EXTRACTED TEXT:

Our initiative and power are sapped. Somehow we have to believe more fully in our ability-in our right-to create. Every time we choose to act on that ability and that right, we choose against passivity and for participating in the creation of our future.

#61 Measurement

Measurement

It's useful to be able to measure things. While I'm happy to make a soup or a stew with a pinch of this and a dollop of that and whatever vegetables we have on hand, I value the security of a recipe in baking. I measure my teaspoons and my cups and can be confident of the outcome. Measurement helps in sewing-in making clothes that fit and quilt squares that line up. It's important in carpentry; you wouldn't want to build a bookcase or a house by guess, hoping that the pieces will fit together one way or another. There is an important place for the precision that measurement can provide.

There is something reassuring about things that can be measured. Three teaspoons will always equal a tablespoon, the biscuit recipe will always produce biscuits, and twelve inches will always match a foot, no matter what medium you are using. You know what you are working with, and if you're careful, you can be pretty sure of how it will turn out.

The problem comes when we start trying to measure things that aren't quite as tidy as flour, fabric and 2x4s. Economics, for example, prides itself on being a science based on fact, on measurable data than can be relied upon for accuracy. So we measure interest rates and return on investments and median income and ups and downs in consumer spending and stock market activity and profit margins. We measure the gross domestic product and the gross national product. They are all hard numbers, like inches and tablespoons. When the numbers are good, we must be doing well.

The flaw in this system is so fundamental that it's hard to detect. In order to have a science of economics, in order to measure reliably, we have to leave out of the system everything that cannot be measured. Joy, satisfaction, human connection, sense of purpose, security-since there's no satisfactory measure for any of these, they have no place in the picture. They are irrelevant to the scientific determination of how well-off we are. Neither clean air nor quiet nor open space nor free time have any measurable economic value, while polluting industries, leaf blowers, urban sprawl and long work hours are all part of our nation's wealth.

There are similar issues in philanthropy. Foundations want to be responsible stewards of the money they hand out, so more and more they are requiring measurable outcomes. It's not enough to tell stories of growth and change. Stories can't be measured. So, to prove that they've spent this year's dollars well, social programs scramble to produce numbers about degrees and grades and jobs and income and immunizations. They can't talk about what is often the heart of their work-growing love, or courage, or hope for the future, or lives of meaning, or bright spirits-because none of these things can be translated into tidy numerical outcomes at the end of a year.

Measurements can play a role in economics and grant reporting. The number of people who have indoor plumbing or high school degrees or jobs at a livable wage or health insurance is likely to be indicative of overall well-being. But is the sum of all these things the measure of a good life? Does that sum plus a million dollars add up to happiness?
Let's keep things like inches and tablespoons and dollars for what they're really good at-like making biscuits and book cases and change at the store. But let's not settle so easily when we're talking about ourselves, our community, our well-being, and our future. When we're dealing with human beings we need a little more humility, and a little more understanding of the importance of that which cannot be measured.

#60 The Penny Jar

When I first came back from Nicaragua, I was appalled by the in-your-face wealth in this country. The transition from a society gasping for survival to one gagging on excess left me shell-shocked. I needed some way to hold on to the reality of what I had experienced, to not go back to taking this affluence for granted. But I didn't see any advantage in flagellating myself with guilt, or ranting to everyone I met about how terrible our society was.

PROBLEM A: Print the stretch of the records from the line containing "### Development" through the end of the records exactly as it stands, leaving out the pictures.

MATERIAL SHOWN:

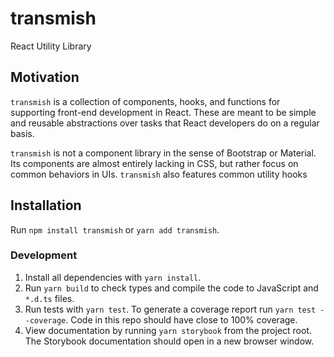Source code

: # transmish

React Utility Library

## Motivation

`transmish` is a collection of components, hooks, and
functions for supporting front-end development in React.
These are meant to be simple and reusable abstractions
over tasks that React developers do on a regular basis.

`transmish` is not a component library in the sense of
Bootstrap or Material. Its components are almost entirely
lacking in CSS, but rather focus on common behaviors
in UIs. `transmish` also features common utility hooks 

## Installation

Run `npm install transmish` or `yarn add transmish`.

### Development

1. Install all dependencies with `yarn install`.
2. Run `yarn build` to check types and compile the
	code to JavaScript and `*.d.ts` files.
3. Run tests with `yarn test`. To generate a coverage report
	run `yarn test --coverage`. Code in this repo should have close to 100% coverage.
4. View documentation by running `yarn storybook` from the project root.
	The Storybook documentation should open in a new browser window.
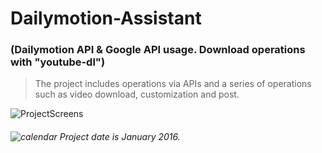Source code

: # Dailymotion-Assistant 
### (Dailymotion API &amp; Google API usage. Download operations with "youtube-dl")

> The project includes operations via APIs and a series of operations such as video download, customization and post.
 


![ProjectScreens](https://user-images.githubusercontent.com/35347777/138078317-186028b7-750e-4fd1-8e1f-c741bac08f01.gif)

###### ![calendar](https://user-images.githubusercontent.com/35347777/138083202-1ce994f9-6c6b-4b2b-b0f4-d6791154178c.png) *Project date is January 2016.*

PROBLEM B: According to the passage on measurement, what will three teaspoons always equal?

WRITTEN SOLUTION A:
### Development

1. Install all dependencies with `yarn install`.
2. Run `yarn build` to check types and compile the
	code to JavaScript and `*.d.ts` files.
3. Run tests with `yarn test`. To generate a coverage report
	run `yarn test --coverage`. Code in this repo should have close to 100% coverage.
4. View documentation by running `yarn storybook` from the project root.
	The Storybook documentation should open in a new browser window.
Source code

: # Dailymotion-Assistant 
### (Dailymotion API &amp; Google API usage. Download operations with "youtube-dl")

> The project includes operations via APIs and a series of operations such as video download, customization and post.
 


![ProjectScreens](https://user-images.githubusercontent.com/35347777/138078317-186028b7-750e-4fd1-8e1f-c741bac08f01.gif)

###### ![calendar](https://user-images.githubusercontent.com/35347777/138083202-1ce994f9-6c6b-4b2b-b0f4-d6791154178c.png) *Project date is January 2016.*

WRITTEN SOLUTION B: A tablespoon.